Quote:
Originally Posted by mnemonix /img/forum/go_quote.gif
Music is musical, nothing about a headphone can be.
Whether a headphone helps you enjoy the music is another matter, but that will be a result of other more tangible & quantifyable attributes. I can't agree that musicality conveys any useful information about a headphone to anyone but the specific listener using the word, for whom both its meaning & requirements are personal.

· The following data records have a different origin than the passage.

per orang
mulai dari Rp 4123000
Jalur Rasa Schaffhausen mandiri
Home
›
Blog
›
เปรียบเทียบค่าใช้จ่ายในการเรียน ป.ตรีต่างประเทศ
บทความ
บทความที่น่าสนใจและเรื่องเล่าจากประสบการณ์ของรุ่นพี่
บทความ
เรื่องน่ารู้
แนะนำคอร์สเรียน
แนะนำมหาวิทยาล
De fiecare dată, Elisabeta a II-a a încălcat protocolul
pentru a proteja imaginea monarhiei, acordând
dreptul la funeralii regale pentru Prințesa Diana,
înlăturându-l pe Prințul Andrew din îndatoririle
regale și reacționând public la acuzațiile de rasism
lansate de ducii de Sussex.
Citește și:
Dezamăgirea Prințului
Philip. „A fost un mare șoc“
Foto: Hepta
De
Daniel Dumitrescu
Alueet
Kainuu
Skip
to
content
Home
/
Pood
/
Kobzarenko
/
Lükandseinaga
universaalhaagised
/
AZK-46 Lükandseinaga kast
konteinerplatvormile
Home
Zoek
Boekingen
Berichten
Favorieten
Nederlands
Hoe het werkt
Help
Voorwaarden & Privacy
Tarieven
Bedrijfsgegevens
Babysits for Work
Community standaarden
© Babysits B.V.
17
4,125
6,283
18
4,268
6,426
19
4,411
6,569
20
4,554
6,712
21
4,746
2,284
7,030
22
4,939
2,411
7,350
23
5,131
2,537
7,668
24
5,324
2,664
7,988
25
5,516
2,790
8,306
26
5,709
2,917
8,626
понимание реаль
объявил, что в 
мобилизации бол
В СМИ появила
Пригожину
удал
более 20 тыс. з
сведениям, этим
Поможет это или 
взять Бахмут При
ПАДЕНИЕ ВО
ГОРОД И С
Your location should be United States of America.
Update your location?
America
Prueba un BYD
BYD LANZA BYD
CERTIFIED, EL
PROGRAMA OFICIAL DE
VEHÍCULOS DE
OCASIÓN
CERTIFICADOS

I don't believe anyone said prat is meaningless.
|
This is a really good point, actually, but I still disagree when it comes to a headphone being capable of portraying music
musically. Subjective though it may be - and subsequently difficult to quantify without a first-hand listen, to me the musicality of the phone
is those other more "tangible and quantifiable" attributes, or a collection thereof... one of which is tone and most certainly PRaT (and in my case, warmth over ultra-detail). Subjective though these things may be, I can tell you that the headphones I've read as being musical from members I've learned to heed over the years have rarely disappointed. And I did miss the mark on the PRaT comment, sorry.
[EDIT for the EDIT]
Quote:
Originally Posted by mnemonix /img/forum/go_quote.gif
I understand the desire to expand our language and ability to describe and convey every nuance of the subject we're passionate about, but I don't think it helps to adopt lazy & meaningless jargon which superficially gives a sense of meaning but ultimately says nothing.
|
Use and abuse are not one and the same. Coming from the right people, a musical headphone is all the information I need to, at the very least, pique my interest in hearing the referenced product. Laziness is something altogether different, of course. If someone were
reviewing or posting full impressions on a headphone and relied on simply claiming musicality then, yes, that's not helpful. But using that in conjunction with the base criteria that work to make the headphone musical is most certainly valuable to me.